Last year Charter bought both Time Warner Cable and Bright House Networks which made them the number two cable company in the US and the number three television provider (including satellite TV). Also closing last year was European based Altice’s purchase of Suddenlink and Cablevision Systems. This put Altice at the number four cable TV provider and number seven overall television provider, including satellite. Patrick Drahi, the majority owner of Altice has said he doesn’t want to settle for anything less than third place. Altice had talked with Time Warner Cable about acquiring it before Charter eventually won the prize. A month or so ago it was reported that Charter was trying to buy Cox Communications. Verizon made an offer for Charter earlier this year.

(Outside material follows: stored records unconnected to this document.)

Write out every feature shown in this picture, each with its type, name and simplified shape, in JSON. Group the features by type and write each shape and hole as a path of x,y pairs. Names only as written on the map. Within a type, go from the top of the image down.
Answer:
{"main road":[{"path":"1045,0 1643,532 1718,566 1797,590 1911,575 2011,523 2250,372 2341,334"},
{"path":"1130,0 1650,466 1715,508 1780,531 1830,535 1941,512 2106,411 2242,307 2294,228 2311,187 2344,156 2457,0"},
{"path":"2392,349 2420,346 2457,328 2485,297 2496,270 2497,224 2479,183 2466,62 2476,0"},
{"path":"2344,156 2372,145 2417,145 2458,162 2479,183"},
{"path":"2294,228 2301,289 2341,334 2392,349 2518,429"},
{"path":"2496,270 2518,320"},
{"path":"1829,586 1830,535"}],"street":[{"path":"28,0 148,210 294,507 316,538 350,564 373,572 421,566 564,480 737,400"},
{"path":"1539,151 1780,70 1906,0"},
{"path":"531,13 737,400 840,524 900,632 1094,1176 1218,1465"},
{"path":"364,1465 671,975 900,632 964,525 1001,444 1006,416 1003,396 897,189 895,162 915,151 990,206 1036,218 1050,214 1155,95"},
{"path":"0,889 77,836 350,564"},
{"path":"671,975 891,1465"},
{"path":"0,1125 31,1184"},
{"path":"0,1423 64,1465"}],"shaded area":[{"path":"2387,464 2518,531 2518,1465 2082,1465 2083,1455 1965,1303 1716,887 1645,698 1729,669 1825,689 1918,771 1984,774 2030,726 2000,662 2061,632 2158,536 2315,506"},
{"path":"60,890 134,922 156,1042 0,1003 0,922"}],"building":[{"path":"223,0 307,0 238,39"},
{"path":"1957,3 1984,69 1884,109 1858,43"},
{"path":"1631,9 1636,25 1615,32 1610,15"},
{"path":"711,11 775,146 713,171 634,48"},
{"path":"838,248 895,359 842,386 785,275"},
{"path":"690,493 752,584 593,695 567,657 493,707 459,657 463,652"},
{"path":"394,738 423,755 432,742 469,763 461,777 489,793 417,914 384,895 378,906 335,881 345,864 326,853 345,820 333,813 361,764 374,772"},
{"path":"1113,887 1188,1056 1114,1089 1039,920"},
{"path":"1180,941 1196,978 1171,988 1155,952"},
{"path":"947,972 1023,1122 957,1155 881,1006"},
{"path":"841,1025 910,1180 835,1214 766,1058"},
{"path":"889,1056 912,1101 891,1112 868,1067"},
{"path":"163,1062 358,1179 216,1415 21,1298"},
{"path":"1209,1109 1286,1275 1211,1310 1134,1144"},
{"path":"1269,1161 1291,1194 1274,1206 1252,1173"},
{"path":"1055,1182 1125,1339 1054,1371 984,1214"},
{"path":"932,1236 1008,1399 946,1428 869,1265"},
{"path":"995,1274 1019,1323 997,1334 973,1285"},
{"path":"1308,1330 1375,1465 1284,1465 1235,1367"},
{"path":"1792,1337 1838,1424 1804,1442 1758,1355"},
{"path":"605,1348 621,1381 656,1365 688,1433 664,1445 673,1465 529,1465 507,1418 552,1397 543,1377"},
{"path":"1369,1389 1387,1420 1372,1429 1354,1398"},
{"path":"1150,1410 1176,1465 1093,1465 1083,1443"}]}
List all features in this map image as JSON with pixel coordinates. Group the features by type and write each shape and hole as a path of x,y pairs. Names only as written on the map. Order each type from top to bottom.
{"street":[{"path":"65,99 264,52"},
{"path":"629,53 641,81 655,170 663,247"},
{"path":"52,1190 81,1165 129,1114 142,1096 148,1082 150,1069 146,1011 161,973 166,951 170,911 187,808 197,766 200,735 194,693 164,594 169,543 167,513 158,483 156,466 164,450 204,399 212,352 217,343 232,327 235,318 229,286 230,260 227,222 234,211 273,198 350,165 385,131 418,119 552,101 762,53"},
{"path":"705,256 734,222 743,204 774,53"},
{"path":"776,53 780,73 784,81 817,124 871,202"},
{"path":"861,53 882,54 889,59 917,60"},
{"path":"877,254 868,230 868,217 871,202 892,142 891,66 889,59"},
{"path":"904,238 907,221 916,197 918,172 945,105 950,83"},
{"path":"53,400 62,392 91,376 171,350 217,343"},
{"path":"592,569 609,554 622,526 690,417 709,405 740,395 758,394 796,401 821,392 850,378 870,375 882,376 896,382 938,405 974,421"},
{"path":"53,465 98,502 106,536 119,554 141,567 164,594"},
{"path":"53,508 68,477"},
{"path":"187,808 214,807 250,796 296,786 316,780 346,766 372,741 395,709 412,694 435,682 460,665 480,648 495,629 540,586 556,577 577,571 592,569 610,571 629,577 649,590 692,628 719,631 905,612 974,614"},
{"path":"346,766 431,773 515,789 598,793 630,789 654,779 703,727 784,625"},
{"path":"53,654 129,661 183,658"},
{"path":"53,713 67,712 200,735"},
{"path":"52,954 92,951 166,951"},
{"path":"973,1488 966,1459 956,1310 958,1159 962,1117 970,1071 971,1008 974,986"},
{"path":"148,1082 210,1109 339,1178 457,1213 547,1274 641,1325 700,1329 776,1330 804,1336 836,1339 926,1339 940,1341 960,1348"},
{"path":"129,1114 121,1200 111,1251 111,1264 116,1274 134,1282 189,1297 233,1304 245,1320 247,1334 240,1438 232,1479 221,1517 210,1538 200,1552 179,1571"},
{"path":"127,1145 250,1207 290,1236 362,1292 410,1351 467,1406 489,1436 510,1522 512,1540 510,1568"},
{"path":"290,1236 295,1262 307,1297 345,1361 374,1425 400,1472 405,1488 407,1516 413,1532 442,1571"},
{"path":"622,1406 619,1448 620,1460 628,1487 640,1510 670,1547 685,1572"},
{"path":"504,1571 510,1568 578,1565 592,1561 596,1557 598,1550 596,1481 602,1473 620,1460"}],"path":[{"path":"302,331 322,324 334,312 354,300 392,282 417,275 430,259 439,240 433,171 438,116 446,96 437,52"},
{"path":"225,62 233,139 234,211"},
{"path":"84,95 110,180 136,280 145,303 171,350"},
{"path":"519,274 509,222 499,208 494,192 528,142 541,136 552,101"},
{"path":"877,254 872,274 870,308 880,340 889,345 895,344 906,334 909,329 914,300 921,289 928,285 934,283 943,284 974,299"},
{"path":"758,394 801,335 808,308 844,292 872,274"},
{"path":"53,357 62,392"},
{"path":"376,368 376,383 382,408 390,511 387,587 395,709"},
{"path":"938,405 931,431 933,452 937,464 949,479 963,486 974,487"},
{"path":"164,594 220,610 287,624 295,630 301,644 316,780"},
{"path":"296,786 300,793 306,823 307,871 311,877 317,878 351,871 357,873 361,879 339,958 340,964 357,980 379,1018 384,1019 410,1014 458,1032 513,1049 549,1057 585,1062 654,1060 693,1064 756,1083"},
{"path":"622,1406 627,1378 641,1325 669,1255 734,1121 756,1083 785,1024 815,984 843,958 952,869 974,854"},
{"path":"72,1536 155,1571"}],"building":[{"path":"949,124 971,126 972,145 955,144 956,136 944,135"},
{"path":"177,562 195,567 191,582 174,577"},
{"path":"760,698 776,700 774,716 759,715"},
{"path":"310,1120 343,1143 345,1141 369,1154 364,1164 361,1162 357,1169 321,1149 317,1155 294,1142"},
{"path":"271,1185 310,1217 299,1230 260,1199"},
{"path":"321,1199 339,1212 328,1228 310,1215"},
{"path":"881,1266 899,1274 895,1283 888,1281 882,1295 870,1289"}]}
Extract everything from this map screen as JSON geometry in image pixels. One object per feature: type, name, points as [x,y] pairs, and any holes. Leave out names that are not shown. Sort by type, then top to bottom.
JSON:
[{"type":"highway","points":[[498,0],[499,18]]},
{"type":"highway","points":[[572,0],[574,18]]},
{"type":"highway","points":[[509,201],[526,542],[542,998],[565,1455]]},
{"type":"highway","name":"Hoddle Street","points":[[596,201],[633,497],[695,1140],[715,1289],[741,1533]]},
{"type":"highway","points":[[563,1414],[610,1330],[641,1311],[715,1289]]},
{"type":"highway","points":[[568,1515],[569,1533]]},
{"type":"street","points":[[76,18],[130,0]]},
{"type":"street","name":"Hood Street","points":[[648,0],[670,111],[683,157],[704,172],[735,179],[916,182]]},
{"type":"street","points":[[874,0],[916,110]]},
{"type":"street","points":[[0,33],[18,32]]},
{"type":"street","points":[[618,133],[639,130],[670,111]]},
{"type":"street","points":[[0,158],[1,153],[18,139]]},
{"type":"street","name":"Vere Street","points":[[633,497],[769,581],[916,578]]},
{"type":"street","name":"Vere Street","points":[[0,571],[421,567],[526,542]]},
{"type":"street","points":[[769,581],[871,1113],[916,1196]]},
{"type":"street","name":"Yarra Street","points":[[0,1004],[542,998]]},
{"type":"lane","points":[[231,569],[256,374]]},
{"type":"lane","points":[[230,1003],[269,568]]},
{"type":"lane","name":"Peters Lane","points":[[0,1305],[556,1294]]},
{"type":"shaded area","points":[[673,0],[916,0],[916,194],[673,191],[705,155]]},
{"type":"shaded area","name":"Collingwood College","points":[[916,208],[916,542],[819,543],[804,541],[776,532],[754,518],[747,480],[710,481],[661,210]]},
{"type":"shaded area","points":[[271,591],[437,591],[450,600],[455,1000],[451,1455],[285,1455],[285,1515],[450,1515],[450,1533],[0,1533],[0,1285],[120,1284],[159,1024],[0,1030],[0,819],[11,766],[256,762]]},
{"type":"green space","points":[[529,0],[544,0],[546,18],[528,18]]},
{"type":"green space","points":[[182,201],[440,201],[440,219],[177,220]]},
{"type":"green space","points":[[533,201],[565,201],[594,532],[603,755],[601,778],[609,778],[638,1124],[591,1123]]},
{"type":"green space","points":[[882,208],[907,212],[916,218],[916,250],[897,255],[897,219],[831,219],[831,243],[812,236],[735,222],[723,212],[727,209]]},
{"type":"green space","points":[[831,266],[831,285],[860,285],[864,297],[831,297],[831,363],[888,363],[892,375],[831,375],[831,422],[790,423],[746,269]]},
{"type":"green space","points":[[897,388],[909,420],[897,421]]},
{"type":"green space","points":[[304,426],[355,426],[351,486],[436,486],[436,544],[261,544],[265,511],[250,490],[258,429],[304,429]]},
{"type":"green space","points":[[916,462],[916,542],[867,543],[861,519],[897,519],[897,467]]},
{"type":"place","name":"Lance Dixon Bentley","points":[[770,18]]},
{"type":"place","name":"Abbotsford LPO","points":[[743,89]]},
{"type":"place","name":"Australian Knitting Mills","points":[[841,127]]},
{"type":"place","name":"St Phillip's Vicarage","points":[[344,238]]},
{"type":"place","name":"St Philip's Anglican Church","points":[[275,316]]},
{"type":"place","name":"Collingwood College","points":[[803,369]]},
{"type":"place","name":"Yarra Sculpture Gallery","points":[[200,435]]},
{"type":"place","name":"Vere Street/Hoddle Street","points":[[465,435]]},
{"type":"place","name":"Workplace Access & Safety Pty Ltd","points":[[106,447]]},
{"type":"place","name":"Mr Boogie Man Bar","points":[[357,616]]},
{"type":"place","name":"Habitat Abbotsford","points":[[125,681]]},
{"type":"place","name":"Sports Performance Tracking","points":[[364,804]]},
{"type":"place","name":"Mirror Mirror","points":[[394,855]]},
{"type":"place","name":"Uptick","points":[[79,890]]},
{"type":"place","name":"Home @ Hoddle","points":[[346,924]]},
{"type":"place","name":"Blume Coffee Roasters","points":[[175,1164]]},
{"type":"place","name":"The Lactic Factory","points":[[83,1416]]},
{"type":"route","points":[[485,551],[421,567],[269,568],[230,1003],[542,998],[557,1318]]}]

Some of the cable companies Charter has either bought or acquired subscribers from over the years are:
- American Cable Entertainment
- Marcus Cable
- Avalon Cable TV
- InterMedia Partners
- Helicon Cable Communications
- Fanch Communications Inc.
- Rifkin Acquisition Partners
- Greater Media Inc.
- Renaissance Media Group
- InterLink Communications
- Vista Broadband Communications
- Falcon Cable TV
- Wave Broadband
- Time Warner Cable
- Bright House Networks
The Inevitable Regulatory Ringer
Although with the current FCC it may not make a difference, a merger of Charter and Sprint should have an easier time getting through government approval since it doesn’t merge two companies in the same industry like an Altice/Charter merger would.
The combination of Charter including Time Warner and Bright House, and Altice, which includes Suddenlink and Cablevision, would push them beyond Comcast’s subscriber count and almost even with AT&T’s U verse and DirecTV subscribers. Altice currently has around four to five million customers compared to Charter’s 26 million. Sprint has about 60 million mobile customers. Charter’s price tag for a takeover might be as high as $200 billion so anyone who wants to give it a go needs to have quite a few ducks in a row.
Altice and SoftBank
There are a few interesting similarities between Altice and Softbank. Both companies are headed by billionaires listed on Forbes list of the world’s top 100 billionaires. Masayoshi Son of SoftBank is number 30 and Altice’s Patrick Drahi barely makes the top 100 at number 96. Both just recently came into the US market. They are both based in other countries. Altice is based in the Netherlands and SoftBank in Japan. Altice bought Suddenlink and Cablevision last year and SoftBank bought Sprint in 2013.
Charter - Belle of the Ball
Charter is the largest cable company most likely to be purchased. That is why Altice and Sprint both want to hook up. Comcast, the number one cable company in the US is controlled by the Roberts family who isn't very likely to sell and Cox, the third largest cable company, is also family owned.
Sprint has been toying with merging with someone for quite a while. Altice looks like they want to build big in the US. Altice’s Patrick Drahi has said “If we are not No. 1, or No. 2, or No. 3, it’s not very exciting,”
Less Than Reputable Companies
Both Charter and Altice have had their share of controversy. In the short time since becoming active in the US, Altice has already attracted a class-action lawsuit for illegally changing their cancellation policy. Charter has been in court several times, most recently earlier this year, when they were sued by the Attorney General of New York for failing to provide advertised speeds. Charter filed and was granted Chapter 11 bankruptcy in 2009 cutting around $8 billion in debt. Last year, Charter CEO Thomas Rutledge, made almost $100 million in various forms of compensation.
Bigger Companies – Less Competition
Do we really need bigger cable companies and less competition? Cable and Internet providers love monopolies, but it doesn’t work as well for the customers. If you just have one choice for internet service you’re probably not getting a good deal.